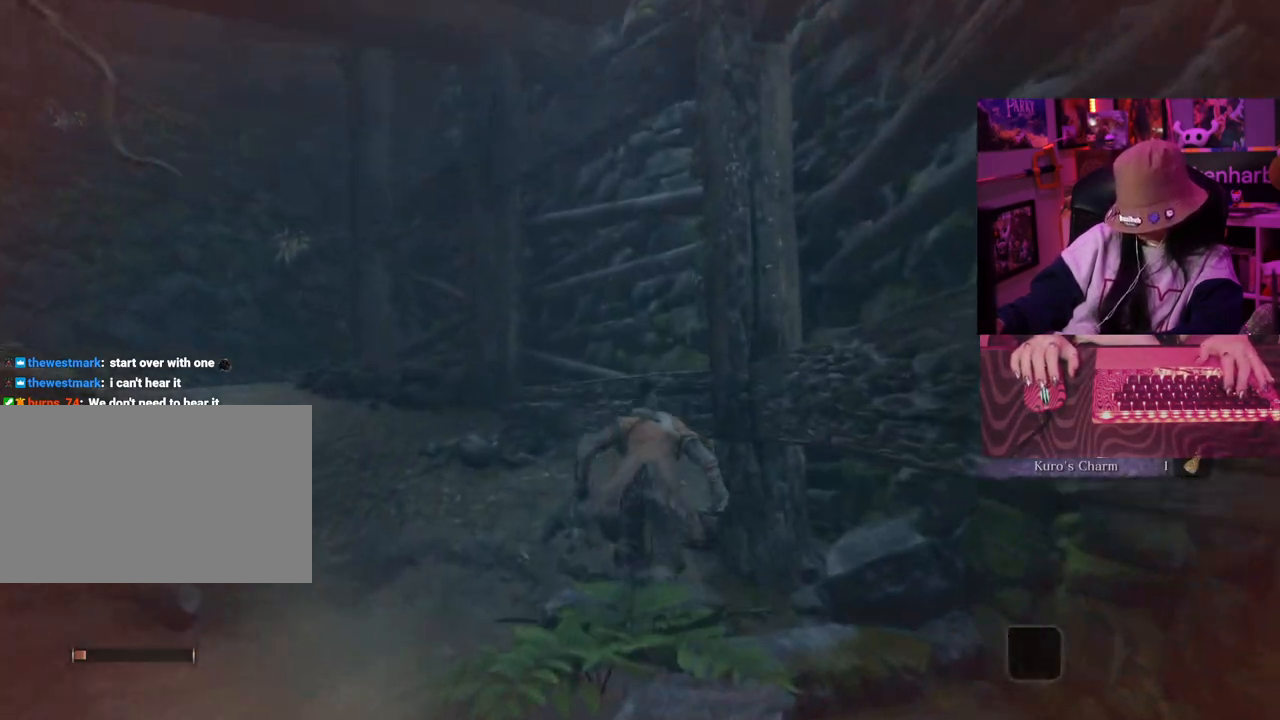
{"keys": ["w"], "events": [[67, "space", "down"], [167, "space", "up"]]}
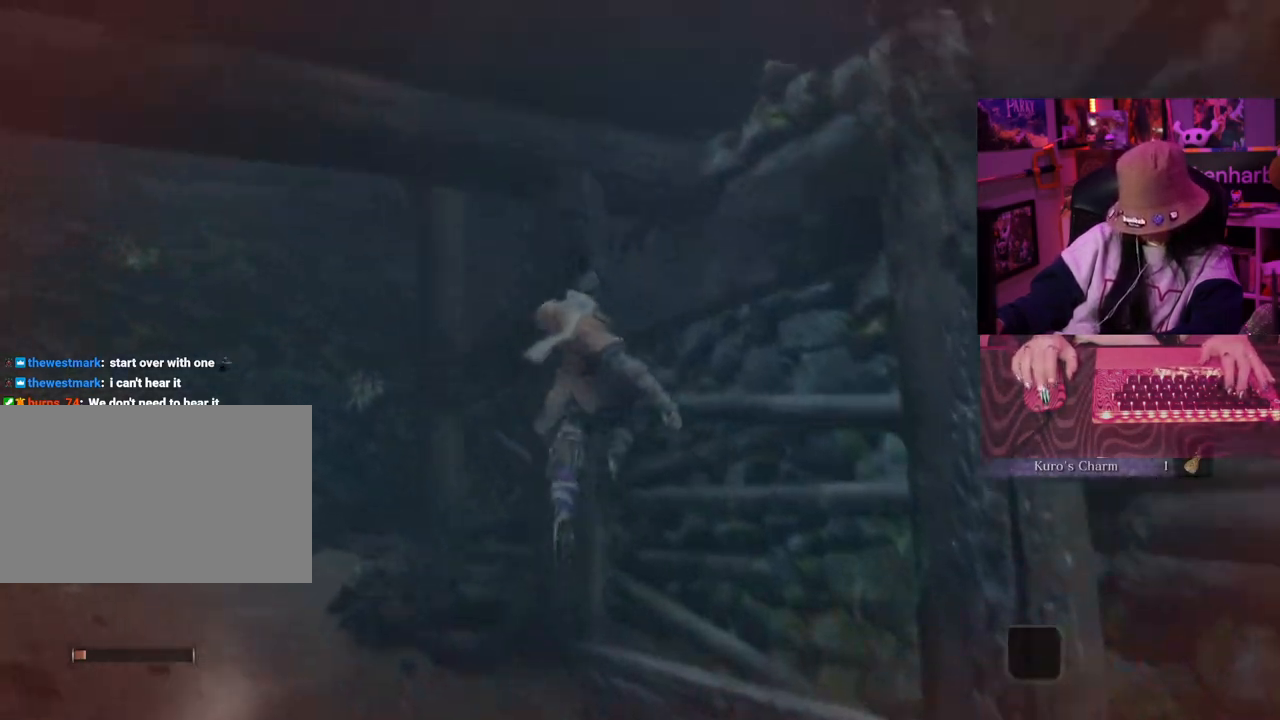
{"keys": ["w"], "events": []}
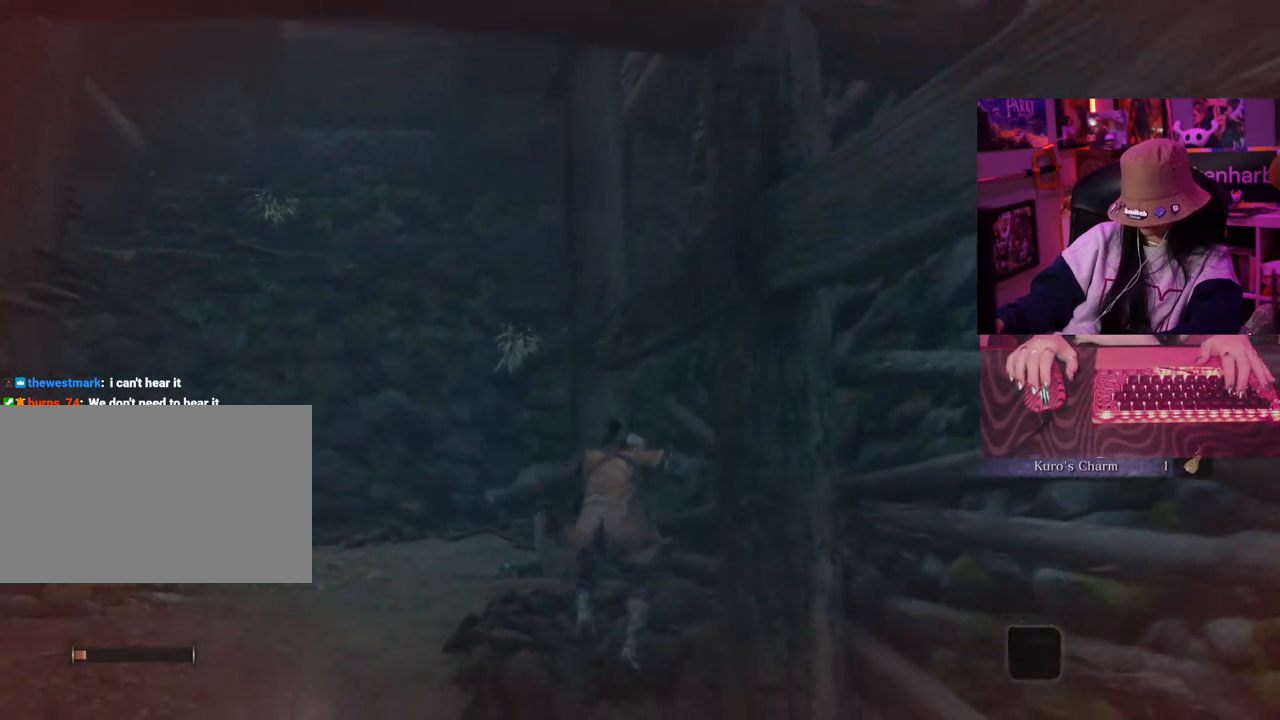
{"keys": ["space", "w"], "events": [[433, "space", "down"]]}
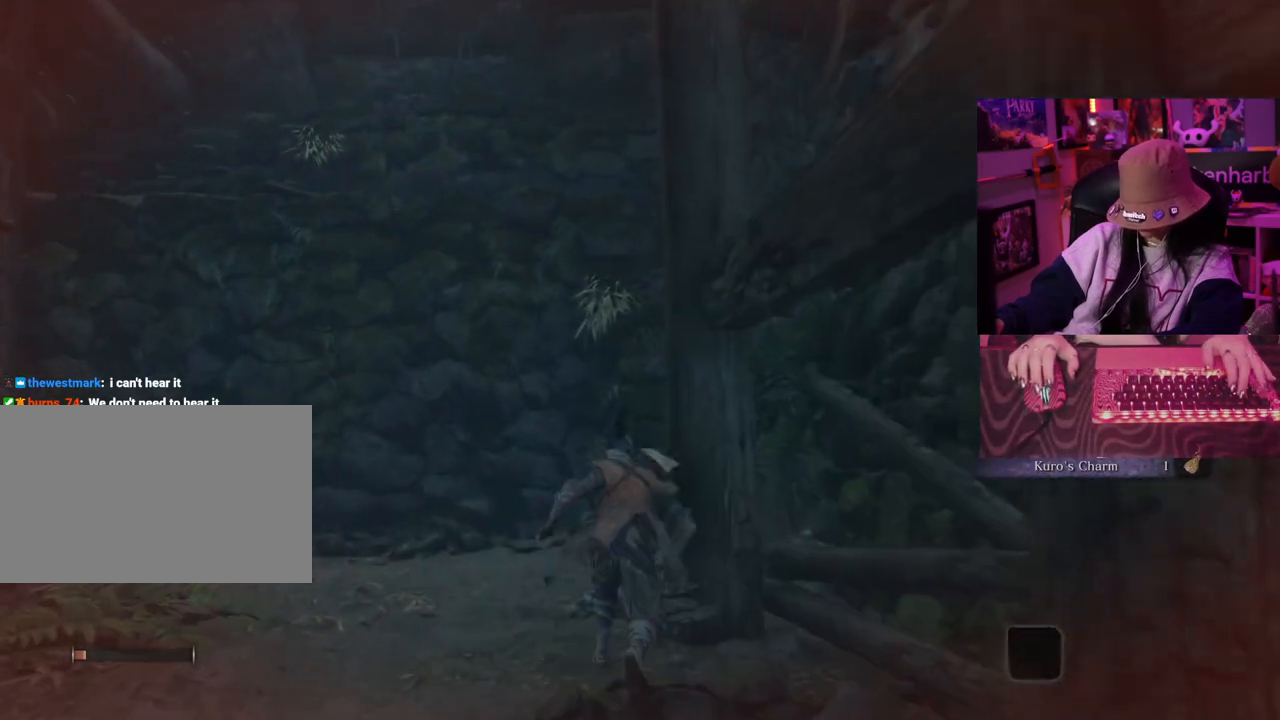
{"keys": ["w"], "events": [[17, "space", "up"]]}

— To do —
Go through the data above and copy each line that holds the word "down".

— Answer to this problem —
{"keys": ["w"], "events": [[67, "space", "down"], [167, "space", "up"]]}
{"keys": ["space", "w"], "events": [[433, "space", "down"]]}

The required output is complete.